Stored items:
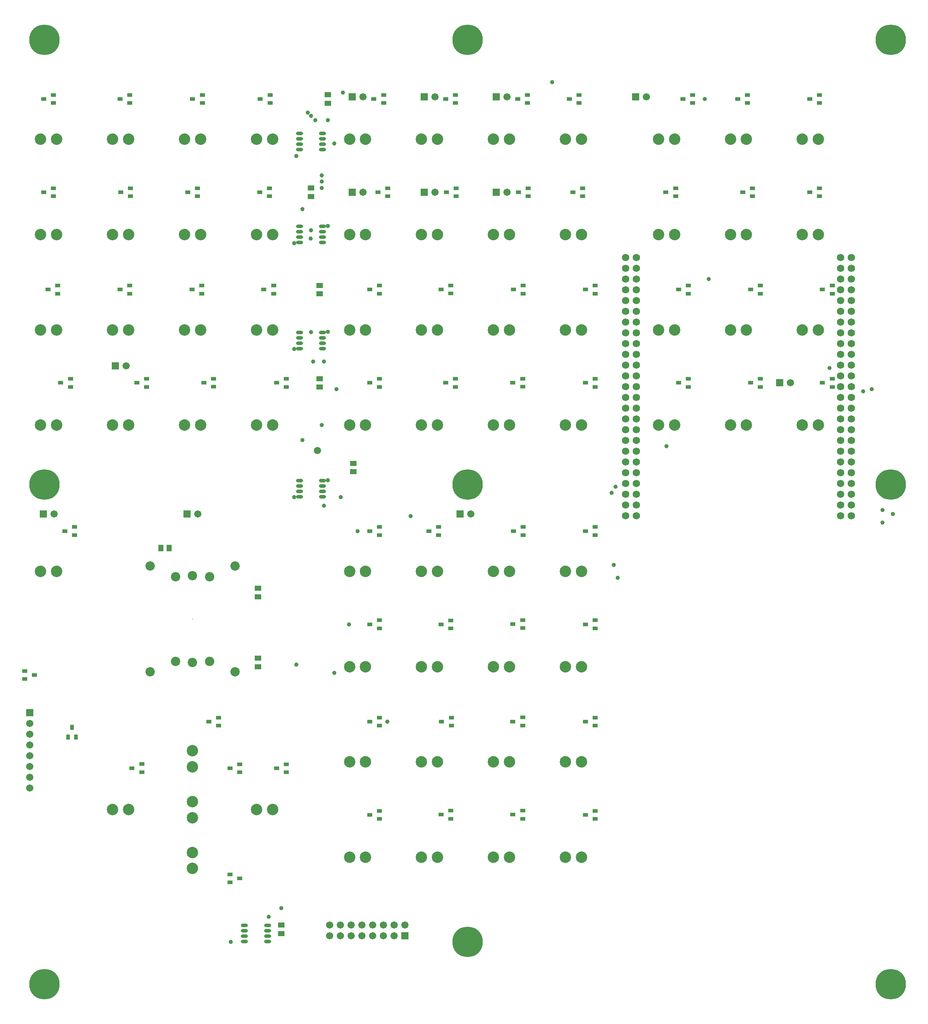
<source format=gbr>
%TF.GenerationSoftware,Altium Limited,Altium Designer,20.2.5 (213)*%
G04 Layer_Color=8388736*
%FSLAX45Y45*%
%MOMM*%
%TF.SameCoordinates,662F433C-BD6F-4083-8A0F-E7C0AAC1164F*%
%TF.FilePolarity,Negative*%
%TF.FileFunction,Soldermask,Top*%
%TF.Part,Single*%
G01*
G75*
%TA.AperFunction,ComponentPad*%
%ADD33C,2.70320*%
%ADD34C,1.70320*%
%ADD35R,1.70320X1.70320*%
%ADD36C,1.72720*%
%ADD37R,1.70320X1.70320*%
%ADD38C,0.20320*%
%ADD39C,2.20320*%
%TA.AperFunction,ViaPad*%
%ADD40C,7.20320*%
%ADD41C,1.00320*%
%ADD42C,1.70320*%
%TA.AperFunction,SMDPad,CuDef*%
%ADD45R,1.25320X0.85320*%
%ADD46R,0.85320X1.25320*%
%ADD47R,1.15320X1.60320*%
%ADD48R,1.60320X1.15320*%
%ADD49O,1.65320X0.80320*%
D33*
X15410001Y20450000D02*
D03*
X15789999D02*
D03*
X18810001Y13700000D02*
D03*
X19189999D02*
D03*
X4400008Y4435000D02*
D03*
Y4815000D02*
D03*
X18810001Y15950000D02*
D03*
X19189999D02*
D03*
X18810001Y18200000D02*
D03*
X19189999D02*
D03*
X18810001Y20450000D02*
D03*
X19189999D02*
D03*
X17110001Y13700000D02*
D03*
X17489999D02*
D03*
X17110001Y15950000D02*
D03*
X17489999D02*
D03*
X17110001Y18200000D02*
D03*
X17489999D02*
D03*
X17110001Y20450000D02*
D03*
X17489999D02*
D03*
X15410001Y13700000D02*
D03*
X15789999D02*
D03*
X15410001Y15950000D02*
D03*
X15789999D02*
D03*
X15410001Y18200000D02*
D03*
X15789999D02*
D03*
X13210001Y13700000D02*
D03*
X13589999D02*
D03*
X11510000D02*
D03*
X11890000D02*
D03*
X9810000D02*
D03*
X10190000D02*
D03*
X8110000D02*
D03*
X8490000D02*
D03*
X13210001Y15950000D02*
D03*
X13589999D02*
D03*
X11510000D02*
D03*
X11890000D02*
D03*
X9810000D02*
D03*
X10190000D02*
D03*
X8110000D02*
D03*
X8490000D02*
D03*
X13210001Y18200000D02*
D03*
X13589999D02*
D03*
X11510000D02*
D03*
X11890000D02*
D03*
X9810000D02*
D03*
X10190000D02*
D03*
X8110000D02*
D03*
X8490000D02*
D03*
X13210001Y20450000D02*
D03*
X13589999D02*
D03*
X11510000D02*
D03*
X11890000D02*
D03*
X9810000D02*
D03*
X10190000D02*
D03*
X8110000D02*
D03*
X8490000D02*
D03*
X13210001Y10250000D02*
D03*
X13589999D02*
D03*
X13210001Y8000000D02*
D03*
X13589999D02*
D03*
X13210001Y5750000D02*
D03*
X13589999D02*
D03*
X13210001Y3500000D02*
D03*
X13589999D02*
D03*
X11510000D02*
D03*
X11890000D02*
D03*
X9810000D02*
D03*
X10190000D02*
D03*
X11510000Y10250000D02*
D03*
X11890000D02*
D03*
X9810000D02*
D03*
X10190000D02*
D03*
X8110000D02*
D03*
X8490000D02*
D03*
X11510000Y8000000D02*
D03*
X11890000D02*
D03*
X9810000D02*
D03*
X10190000D02*
D03*
X8110000D02*
D03*
X8490000D02*
D03*
X11510000Y5750000D02*
D03*
X11890000D02*
D03*
X9810000D02*
D03*
X10190000D02*
D03*
X8110000D02*
D03*
X8490000D02*
D03*
X8110000Y3500000D02*
D03*
X8490000D02*
D03*
X4400000Y3235000D02*
D03*
Y3615000D02*
D03*
Y5635000D02*
D03*
Y6015000D02*
D03*
X5910000Y4625000D02*
D03*
X6290000D02*
D03*
X2510000D02*
D03*
X2890000D02*
D03*
X810000Y10250000D02*
D03*
X1190000D02*
D03*
X5910000Y13700000D02*
D03*
X6290000D02*
D03*
X4210000D02*
D03*
X4590000D02*
D03*
X2510000D02*
D03*
X2890000D02*
D03*
X810000D02*
D03*
X1190000D02*
D03*
X5910000Y15950000D02*
D03*
X6290000D02*
D03*
X4210000D02*
D03*
X4590000D02*
D03*
X2510000D02*
D03*
X2890000D02*
D03*
X810000D02*
D03*
X1190000D02*
D03*
X5910000Y18200000D02*
D03*
X6290000D02*
D03*
X4210000D02*
D03*
X4590000D02*
D03*
X2510000D02*
D03*
X2890000D02*
D03*
X810000D02*
D03*
X1190000D02*
D03*
X5910000Y20450000D02*
D03*
X6290000D02*
D03*
X4210000D02*
D03*
X4590000D02*
D03*
X2510000D02*
D03*
X2890000D02*
D03*
X810000D02*
D03*
X1190000D02*
D03*
D34*
X2827000Y15100000D02*
D03*
X9416000Y1904000D02*
D03*
X9162000Y1650000D02*
D03*
Y1904000D02*
D03*
X8908000Y1650000D02*
D03*
Y1904000D02*
D03*
X8654000Y1650000D02*
D03*
Y1904000D02*
D03*
X8400000Y1650000D02*
D03*
Y1904000D02*
D03*
X8146000Y1650000D02*
D03*
Y1904000D02*
D03*
X7892000Y1650000D02*
D03*
Y1904000D02*
D03*
X7638000Y1650000D02*
D03*
Y1904000D02*
D03*
X550000Y6658000D02*
D03*
Y6404000D02*
D03*
Y6150000D02*
D03*
Y5896000D02*
D03*
Y5642000D02*
D03*
Y5388000D02*
D03*
Y5134000D02*
D03*
X10977000Y11600000D02*
D03*
X4527000D02*
D03*
X1127000D02*
D03*
X18527000Y14700000D02*
D03*
X11827000Y19200000D02*
D03*
X10127000D02*
D03*
X8427000D02*
D03*
X15127000Y21450000D02*
D03*
X11827000D02*
D03*
X10127000D02*
D03*
X8427000D02*
D03*
D35*
X2573000Y15100000D02*
D03*
X9416000Y1650000D02*
D03*
X10723000Y11600000D02*
D03*
X4273000D02*
D03*
X873000D02*
D03*
X18273000Y14700000D02*
D03*
X11573000Y19200000D02*
D03*
X9873000D02*
D03*
X8173000D02*
D03*
X14873000Y21450000D02*
D03*
X11573000D02*
D03*
X9873000D02*
D03*
X8173000D02*
D03*
D36*
X19967999Y17656000D02*
D03*
X19714000D02*
D03*
X19967999Y17402000D02*
D03*
X19714000D02*
D03*
X19967999Y17148000D02*
D03*
X19714000D02*
D03*
X19967999Y16894000D02*
D03*
X19714000D02*
D03*
X19967999Y16639999D02*
D03*
X19714000D02*
D03*
X19967999Y16386000D02*
D03*
X19714000D02*
D03*
X19967999Y16132001D02*
D03*
X19714000D02*
D03*
X19967999Y15878000D02*
D03*
X19714000D02*
D03*
X19967999Y15624001D02*
D03*
X19714000D02*
D03*
X19967999Y15370000D02*
D03*
X19714000D02*
D03*
X19967999Y15116000D02*
D03*
X19714000D02*
D03*
X19967999Y14862000D02*
D03*
X19714000D02*
D03*
X19967999Y14608000D02*
D03*
X19714000D02*
D03*
X19967999Y14353999D02*
D03*
X19714000D02*
D03*
X19967999Y14100000D02*
D03*
X19714000D02*
D03*
X19967999Y13846001D02*
D03*
X19714000D02*
D03*
X19967999Y13592000D02*
D03*
X19714000D02*
D03*
X19967999Y13338000D02*
D03*
X19714000D02*
D03*
X19967999Y13084000D02*
D03*
X19714000D02*
D03*
X19967999Y12830000D02*
D03*
X19714000D02*
D03*
X19967999Y12576000D02*
D03*
X19714000D02*
D03*
X19967999Y12322000D02*
D03*
X19714000D02*
D03*
X19967999Y12068000D02*
D03*
X19714000D02*
D03*
X19967999Y11814000D02*
D03*
X19714000D02*
D03*
X19967999Y11560000D02*
D03*
X19714000D02*
D03*
X14888000Y17656000D02*
D03*
X14634000D02*
D03*
X14888000Y17402000D02*
D03*
X14634000D02*
D03*
X14888000Y17148000D02*
D03*
X14634000D02*
D03*
X14888000Y16894000D02*
D03*
X14634000D02*
D03*
X14888000Y16639999D02*
D03*
X14634000D02*
D03*
X14888000Y16386000D02*
D03*
X14634000D02*
D03*
X14888000Y16132001D02*
D03*
X14634000D02*
D03*
X14888000Y15878000D02*
D03*
X14634000D02*
D03*
X14888000Y15624001D02*
D03*
X14634000D02*
D03*
X14888000Y15370000D02*
D03*
X14634000D02*
D03*
X14888000Y15116000D02*
D03*
X14634000D02*
D03*
X14888000Y14862000D02*
D03*
X14634000D02*
D03*
X14888000Y14608000D02*
D03*
X14634000D02*
D03*
X14888000Y14353999D02*
D03*
X14634000D02*
D03*
X14888000Y14100000D02*
D03*
X14634000D02*
D03*
X14888000Y13846001D02*
D03*
X14634000D02*
D03*
X14888000Y13592000D02*
D03*
X14634000D02*
D03*
X14888000Y13338000D02*
D03*
X14634000D02*
D03*
X14888000Y13084000D02*
D03*
X14634000D02*
D03*
X14888000Y12830000D02*
D03*
X14634000D02*
D03*
X14888000Y12576000D02*
D03*
X14634000D02*
D03*
X14888000Y12322000D02*
D03*
X14634000D02*
D03*
X14888000Y12068000D02*
D03*
X14634000D02*
D03*
X14888000Y11814000D02*
D03*
X14634000D02*
D03*
X14888000Y11560000D02*
D03*
X14634000D02*
D03*
D37*
X550000Y6912000D02*
D03*
D38*
X4400000Y9125000D02*
D03*
D39*
X4800000Y8125000D02*
D03*
X4000000D02*
D03*
X4800000Y10125000D02*
D03*
X4000000D02*
D03*
X4400000Y8100000D02*
D03*
Y10150000D02*
D03*
X5400000Y10375000D02*
D03*
X3400000D02*
D03*
X5400000Y7875000D02*
D03*
X3400000D02*
D03*
D40*
X900000Y22800000D02*
D03*
Y12300000D02*
D03*
Y500000D02*
D03*
X10900000Y22800000D02*
D03*
Y12300000D02*
D03*
Y1500000D02*
D03*
X20900000Y500000D02*
D03*
Y12300000D02*
D03*
Y22800000D02*
D03*
D41*
X19450000Y15050000D02*
D03*
X16500000Y21400000D02*
D03*
X16600000Y17150000D02*
D03*
X7000000Y13350000D02*
D03*
X15600000Y13200000D02*
D03*
X12900000Y21800000D02*
D03*
X7950000Y21550000D02*
D03*
X7449985Y19599960D02*
D03*
X7450000Y19450000D02*
D03*
Y19300000D02*
D03*
X14400000Y12250000D02*
D03*
X14300000Y12100000D02*
D03*
X14450000Y10100000D02*
D03*
X14350000Y10400000D02*
D03*
X6850000Y8050000D02*
D03*
X20700000Y11700000D02*
D03*
X7750000Y7850000D02*
D03*
X7900000Y12000000D02*
D03*
X20450000Y14550000D02*
D03*
X9000000Y6700000D02*
D03*
X9550000Y11550000D02*
D03*
X8100000Y9000000D02*
D03*
X8300000Y11200000D02*
D03*
X7450000Y13700000D02*
D03*
X7750000Y20350000D02*
D03*
X7800000Y14550000D02*
D03*
X20250000Y14500000D02*
D03*
X20950000Y11600000D02*
D03*
X20700000Y11400000D02*
D03*
X6800000Y18000000D02*
D03*
Y15500000D02*
D03*
Y12000000D02*
D03*
X5300000Y1500000D02*
D03*
X6850000Y20050000D02*
D03*
X7195250Y15895250D02*
D03*
X7500000Y15200000D02*
D03*
X7250000D02*
D03*
X7000000Y18800000D02*
D03*
X7190128Y18105206D02*
D03*
X7200000Y18300000D02*
D03*
X7597289Y15902711D02*
D03*
X7600000Y18400000D02*
D03*
Y12400000D02*
D03*
X6200000Y2100000D02*
D03*
X7600000Y20900000D02*
D03*
X6500000Y2300000D02*
D03*
X7500000Y11800000D02*
D03*
X7120000Y21075497D02*
D03*
X7200000Y21000000D02*
D03*
X7300000Y20900000D02*
D03*
D42*
X7350000Y13100000D02*
D03*
D45*
X435000Y7895000D02*
D03*
Y7705000D02*
D03*
X665000Y7800000D02*
D03*
X13914999Y4405000D02*
D03*
Y4595000D02*
D03*
X13685001Y4500000D02*
D03*
X12200000Y4410000D02*
D03*
Y4600000D02*
D03*
X11970000Y4505000D02*
D03*
X10500000Y4410000D02*
D03*
Y4600000D02*
D03*
X10270000Y4505000D02*
D03*
X8815000Y4405000D02*
D03*
Y4595000D02*
D03*
X8585000Y4500000D02*
D03*
X5285000Y3095000D02*
D03*
Y2905000D02*
D03*
X5515000Y3000000D02*
D03*
X13914999Y6605000D02*
D03*
Y6795000D02*
D03*
X13685001Y6700000D02*
D03*
X12200000Y6610000D02*
D03*
Y6800000D02*
D03*
X11970000Y6705000D02*
D03*
X10515000Y6605000D02*
D03*
Y6795000D02*
D03*
X10285000Y6700000D02*
D03*
X8815000Y6605000D02*
D03*
Y6795000D02*
D03*
X8585000Y6700000D02*
D03*
X6615000Y5505000D02*
D03*
Y5695000D02*
D03*
X6385000Y5600000D02*
D03*
X5515000Y5505000D02*
D03*
Y5695000D02*
D03*
X5285000Y5600000D02*
D03*
X3200000Y5510000D02*
D03*
Y5700000D02*
D03*
X2970000Y5605000D02*
D03*
X13914999Y8905000D02*
D03*
Y9095000D02*
D03*
X13685001Y9000000D02*
D03*
X12200000Y8910000D02*
D03*
Y9100000D02*
D03*
X11970000Y9005000D02*
D03*
X10500000Y8900000D02*
D03*
Y9090000D02*
D03*
X10270000Y8995000D02*
D03*
X8815000Y8905000D02*
D03*
Y9095000D02*
D03*
X8585000Y9000000D02*
D03*
X5015000Y6605000D02*
D03*
Y6795000D02*
D03*
X4785000Y6700000D02*
D03*
X13914999Y11105000D02*
D03*
Y11295000D02*
D03*
X13685001Y11200000D02*
D03*
X12215000Y11105000D02*
D03*
Y11295000D02*
D03*
X11985000Y11200000D02*
D03*
X10215000Y11105000D02*
D03*
Y11295000D02*
D03*
X9985000Y11200000D02*
D03*
X8815000Y11105000D02*
D03*
Y11295000D02*
D03*
X8585000Y11200000D02*
D03*
X1615000Y11105000D02*
D03*
Y11295000D02*
D03*
X1385000Y11200000D02*
D03*
X19514999Y14605000D02*
D03*
Y14795000D02*
D03*
X19285001Y14700000D02*
D03*
X17814999Y14605000D02*
D03*
Y14795000D02*
D03*
X17585001Y14700000D02*
D03*
X16114999Y14605000D02*
D03*
Y14795000D02*
D03*
X15885001Y14700000D02*
D03*
X13914999Y14605000D02*
D03*
Y14795000D02*
D03*
X13685001Y14700000D02*
D03*
X12200000Y14610001D02*
D03*
Y14800000D02*
D03*
X11970000Y14705000D02*
D03*
X10615000Y14605000D02*
D03*
Y14795000D02*
D03*
X10385000Y14700000D02*
D03*
X8815000Y14605000D02*
D03*
Y14795000D02*
D03*
X8585000Y14700000D02*
D03*
X6615000Y14605000D02*
D03*
Y14795000D02*
D03*
X6385000Y14700000D02*
D03*
X4900000Y14610001D02*
D03*
Y14800000D02*
D03*
X4670000Y14705000D02*
D03*
X3315000Y14605000D02*
D03*
Y14795000D02*
D03*
X3085000Y14700000D02*
D03*
X1515000Y14605000D02*
D03*
Y14795000D02*
D03*
X1285000Y14700000D02*
D03*
X19514999Y16805000D02*
D03*
Y16995000D02*
D03*
X19285001Y16900000D02*
D03*
X17814999Y16805000D02*
D03*
Y16995000D02*
D03*
X17585001Y16900000D02*
D03*
X16114999Y16805000D02*
D03*
Y16995000D02*
D03*
X15885001Y16900000D02*
D03*
X13914999Y16805000D02*
D03*
Y16995000D02*
D03*
X13685001Y16900000D02*
D03*
X12215000Y16805000D02*
D03*
Y16995000D02*
D03*
X11985000Y16900000D02*
D03*
X10500000Y16810001D02*
D03*
Y17000000D02*
D03*
X10270000Y16905000D02*
D03*
X8815000Y16805000D02*
D03*
Y16995000D02*
D03*
X8585000Y16900000D02*
D03*
X6315000Y16805000D02*
D03*
Y16995000D02*
D03*
X6085000Y16900000D02*
D03*
X4615000Y16805000D02*
D03*
Y16995000D02*
D03*
X4385000Y16900000D02*
D03*
X2915000Y16805000D02*
D03*
Y16995000D02*
D03*
X2685000Y16900000D02*
D03*
X1215000Y16805000D02*
D03*
Y16995000D02*
D03*
X985000Y16900000D02*
D03*
X19214999Y19105000D02*
D03*
Y19295000D02*
D03*
X18985001Y19200000D02*
D03*
X17630000Y19105000D02*
D03*
Y19295000D02*
D03*
X17400000Y19200000D02*
D03*
X15814999Y19105000D02*
D03*
Y19295000D02*
D03*
X15585001Y19200000D02*
D03*
X13614999Y19105000D02*
D03*
Y19295000D02*
D03*
X13385001Y19200000D02*
D03*
X12330000Y19105000D02*
D03*
Y19295000D02*
D03*
X12100000Y19200000D02*
D03*
X10630000Y19105000D02*
D03*
Y19295000D02*
D03*
X10400000Y19200000D02*
D03*
X9015000Y19105000D02*
D03*
Y19295000D02*
D03*
X8785000Y19200000D02*
D03*
X6215000Y19105000D02*
D03*
Y19295000D02*
D03*
X5985000Y19200000D02*
D03*
X4515000Y19105000D02*
D03*
Y19295000D02*
D03*
X4285000Y19200000D02*
D03*
X2930000Y19105000D02*
D03*
Y19295000D02*
D03*
X2700000Y19200000D02*
D03*
X1115000Y19105000D02*
D03*
Y19295000D02*
D03*
X885000Y19200000D02*
D03*
X19214999Y21305000D02*
D03*
Y21495000D02*
D03*
X18985001Y21400000D02*
D03*
X17514999Y21305000D02*
D03*
Y21495000D02*
D03*
X17285001Y21400000D02*
D03*
X16214999Y21305000D02*
D03*
Y21495000D02*
D03*
X15985001Y21400000D02*
D03*
X13530000Y21305000D02*
D03*
Y21495000D02*
D03*
X13300000Y21400000D02*
D03*
X12315000Y21305000D02*
D03*
Y21495000D02*
D03*
X12085000Y21400000D02*
D03*
X10615000Y21305000D02*
D03*
Y21495000D02*
D03*
X10385000Y21400000D02*
D03*
X8915000Y21305000D02*
D03*
Y21495000D02*
D03*
X8685000Y21400000D02*
D03*
X6230000Y21305000D02*
D03*
Y21495000D02*
D03*
X6000000Y21400000D02*
D03*
X4630000Y21305000D02*
D03*
Y21495000D02*
D03*
X4400000Y21400000D02*
D03*
X2915000Y21305000D02*
D03*
Y21495000D02*
D03*
X2685000Y21400000D02*
D03*
X1115000Y21305000D02*
D03*
Y21495000D02*
D03*
X885000Y21400000D02*
D03*
D46*
X1455000Y6335000D02*
D03*
X1645000D02*
D03*
X1550000Y6565000D02*
D03*
D47*
X3650000Y10800000D02*
D03*
X3850000D02*
D03*
D48*
X5950000Y9650000D02*
D03*
Y9850000D02*
D03*
Y8200000D02*
D03*
Y8000000D02*
D03*
X6500000Y1900000D02*
D03*
Y1700000D02*
D03*
X7400000Y14800000D02*
D03*
Y14600000D02*
D03*
Y17000000D02*
D03*
Y16800000D02*
D03*
X7200000Y19300000D02*
D03*
Y19100000D02*
D03*
X7600000Y21500000D02*
D03*
Y21300000D02*
D03*
X8200000Y12600000D02*
D03*
Y12800000D02*
D03*
D49*
X6172500Y1509500D02*
D03*
Y1636500D02*
D03*
Y1763500D02*
D03*
Y1890500D02*
D03*
X5627500Y1509500D02*
D03*
Y1636500D02*
D03*
Y1763500D02*
D03*
Y1890500D02*
D03*
X7472500Y12009500D02*
D03*
Y12136500D02*
D03*
Y12263500D02*
D03*
Y12390500D02*
D03*
X6927500Y12009500D02*
D03*
Y12136500D02*
D03*
Y12263500D02*
D03*
Y12390500D02*
D03*
X7472500Y15509500D02*
D03*
Y15636501D02*
D03*
Y15763499D02*
D03*
Y15890500D02*
D03*
X6927500Y15509500D02*
D03*
Y15636501D02*
D03*
Y15763499D02*
D03*
Y15890500D02*
D03*
X7472500Y18009500D02*
D03*
Y18136501D02*
D03*
Y18263499D02*
D03*
Y18390500D02*
D03*
X6927500Y18009500D02*
D03*
Y18136501D02*
D03*
Y18263499D02*
D03*
Y18390500D02*
D03*
X7472500Y20209500D02*
D03*
Y20336501D02*
D03*
Y20463499D02*
D03*
Y20590500D02*
D03*
X6927500Y20209500D02*
D03*
Y20336501D02*
D03*
Y20463499D02*
D03*
Y20590500D02*
D03*
%TF.MD5,84b1a0afb737a798383083ef0da7368e*%
M02*

</source>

WORK REQUEST:
Copy each line of the data above that holds "AperFunction".

RESPONSE TO THIS TASK:
%TA.AperFunction,ComponentPad*%
%TA.AperFunction,ViaPad*%
%TA.AperFunction,SMDPad,CuDef*%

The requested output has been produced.